I think the NuraLoop's main competitors are true wireless ANC earbuds. There aren't really that many premium in-ear wireless ANC earbuds out there that still have a wire in between them. But there are a handful of true wireless ANC earbuds out now and that number is growing by the day.

Compared to the Sony WF-1000XM3 and AirPods Pro, the $200 NuraLoop are the better value. The NuraLoop feature better ANC performance overall, and don't require you to carry a case around at all times. Arguably, the NuraLoop sound better and technically last longer (they don't need to be put back in the case every 4-8 hours). But, both the AirPods Pro and WF-1000XM3 beat out the NuraLoop when it comes to comfort out of the box.

The Sennheiser Momentum True Wireless 2 feature a much wider soundstage and better instrument separation versus the NuraLoop but come at a much higher price point. Again, their ANC isn't as great as the NuraLoop, but the Momentum True Wireless 2 sound phenomenal and you can customize the way they sound through their companion phone app.

These aren't exactly true wireless earbuds, but they behave a lot like they are.

Outside of true wireless earbuds, the 1More Dual Driver BT ANC and OnePlus Bullets Wireless 2 are two popular sets of wireless earbuds out there that still have a cord between them. Neither of them last quite as long as the NuraLoop, with the Dual Driver BT ANC offering seven hours, and the OnePlus Bullets Wireless 2 offering 10 hours.
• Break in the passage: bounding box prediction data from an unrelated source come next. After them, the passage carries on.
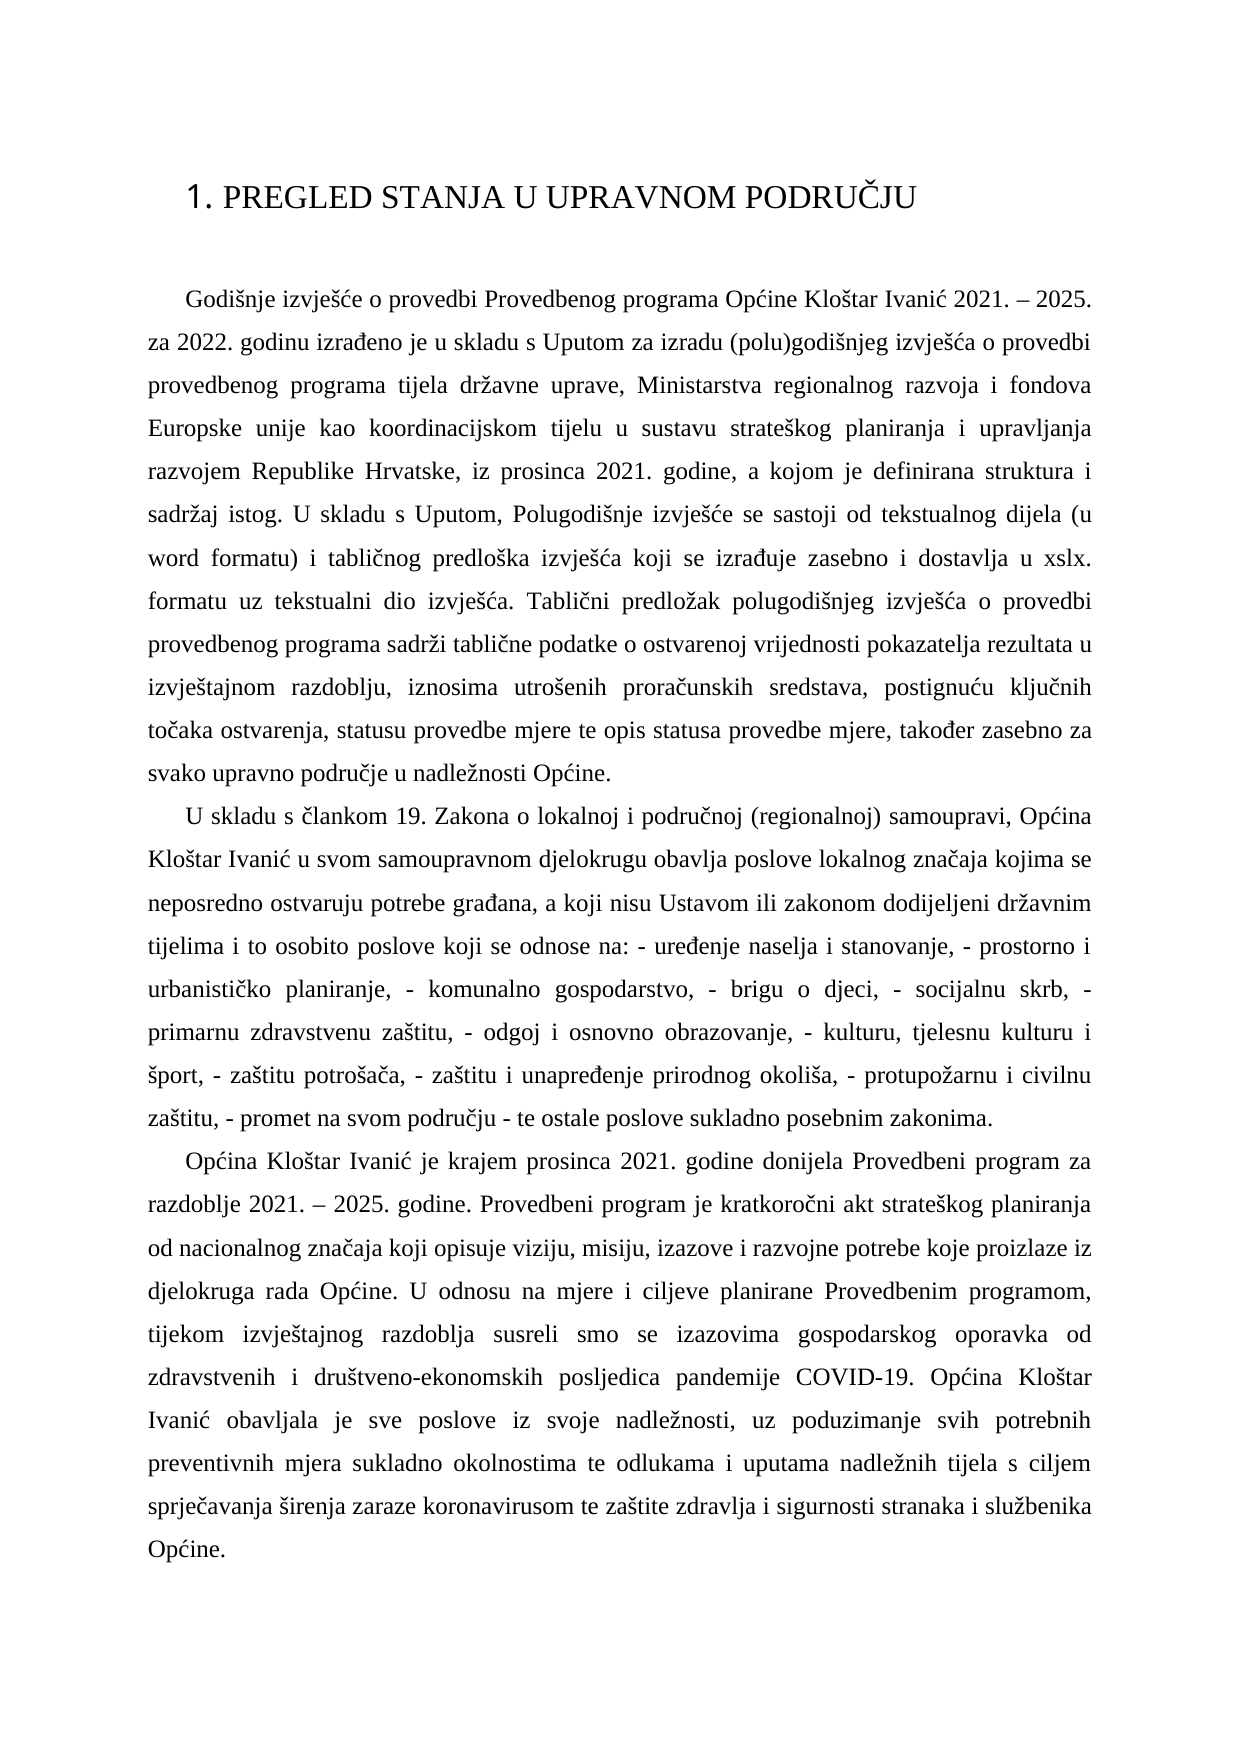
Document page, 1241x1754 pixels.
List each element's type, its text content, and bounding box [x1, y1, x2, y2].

text U skladu s člankom 19. Zakona o lokalnoj i područnoj (regionalnoj) samoupravi, Općina Kloštar Ivanić u svom samoupravnom djelokrugu obavlja poslove lokalnog značaja kojima se neposredno ostvaruju potrebe građana, a koji nisu Ustavom ili zakonom dodijeljeni državnim tijelima i to osobito poslove koji se odnose na: - uređenje naselja i stanovanje, - prostorno i urbanističko planiranje, - komunalno gospodarstvo, - brigu o djeci, - socijalnu skrb, - primarnu zdravstvenu zaštitu, - odgoj i osnovno obrazovanje, - kulturu, tjelesnu kulturu i šport, - zaštitu potrošača, - zaštitu i unapređenje prirodnog okoliša, - protupožarnu i civilnu zaštitu, - promet na svom području - te ostale poslove sukladno posebnim zakonima. [148, 801, 1093, 1132]
text Godišnje izvješće o provedbi Provedbenog programa Općine Kloštar Ivanić 2021. – 2025. za 2022. godinu izrađeno je u skladu s Uputom za izradu (polu)godišnjeg izvješća o provedbi provedbenog programa tijela državne uprave, Ministarstva regionalnog razvoja i fondova Europske unije kao koordinacijskom tijelu u sustavu strateškog planiranja i upravljanja razvojem Republike Hrvatske, iz prosinca 2021. godine, a kojom je definirana struktura i sadržaj istog. U skladu s Uputom, Polugodišnje izvješće se sastoji od tekstualnog dijela (u word formatu) i tabličnog predloška izvješća koji se izrađuje zasebno i dostavlja u xslx. formatu uz tekstualni dio izvješća. Tablični predložak polugodišnjeg izvješća o provedbi provedbenog programa sadrži tablične podatke o ostvarenoj vrijednosti pokazatelja rezultata u izvještajnom razdoblju, iznosima utrošenih proračunskih sredstava, postignuću ključnih točaka ostvarenja, statusu provedbe mjere te opis statusa provedbe mjere, također zasebno za svako upravno područje u nadležnosti Općine. [148, 284, 1093, 787]
subtitle PREGLED STANJA U UPRAVNOM PODRUČJU [185, 173, 1093, 218]
text Općina Kloštar Ivanić je krajem prosinca 2021. godine donijela Provedbeni program za razdoblje 2021. – 2025. godine. Provedbeni program je kratkoročni akt strateškog planiranja od nacionalnog značaja koji opisuje viziju, misiju, izazove i razvojne potrebe koje proizlaze iz djelokruga rada Općine. U odnosu na mjere i ciljeve planirane Provedbenim programom, tijekom izvještajnog razdoblja susreli smo se izazovima gospodarskog oporavka od zdravstvenih i društveno-ekonomskih posljedica pandemije COVID-19. Općina Kloštar Ivanić obavljala je sve poslove iz svoje nadležnosti, uz poduzimanje svih potrebnih preventivnih mjera sukladno okolnostima te odlukama i uputama nadležnih tijela s ciljem sprječavanja širenja zaraze koronavirusom te zaštite zdravlja i sigurnosti stranaka i službenika Općine. [148, 1146, 1093, 1563]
The Dual Driver BT ANC do offer wired listening on top of wireless in the form of a USB-C to 3.5mm cable, which is arguably better given that they're using standard connectors. However, the NuraLoop still feature better ANC than the Dual Driver BT ANC. Though, the Dual Driver BT ANC are half the price of the NuraLoop.

NuraLoop Should you buy them?

Nuraloop Review

Source: Peter Cao / Android Central (Image credit: Source: Peter Cao / Android Central)

True wireless earbuds are absolutely booming right now in 2020. Both major audio and tech brands are looking to add ANC true wireless earbuds to their lineup. This puts the NuraLoop in a really interesting spot as there aren't really many premium wireless ANC earbuds with a cord between them anymore. The NuraLoop suffer from a few minor hiccups like the lackluster social mode, sleep/wake bugs, and lack of USB audio support. Fortunately, these are all software bugs that could be fixed with software updates.

4.5 out of 5

Otherwise, the experience is absolutely fantastic. Their personalization is something nobody else is really doing, and the sound that comes out of them is great. The buds last quite a long time and offer both Bluetooth and wired (3.5mm) options, which is becoming increasingly uncommon and is outright impossible with any set of true wireless earbuds. This combination makes them some of the most versatile earbuds on the market right now.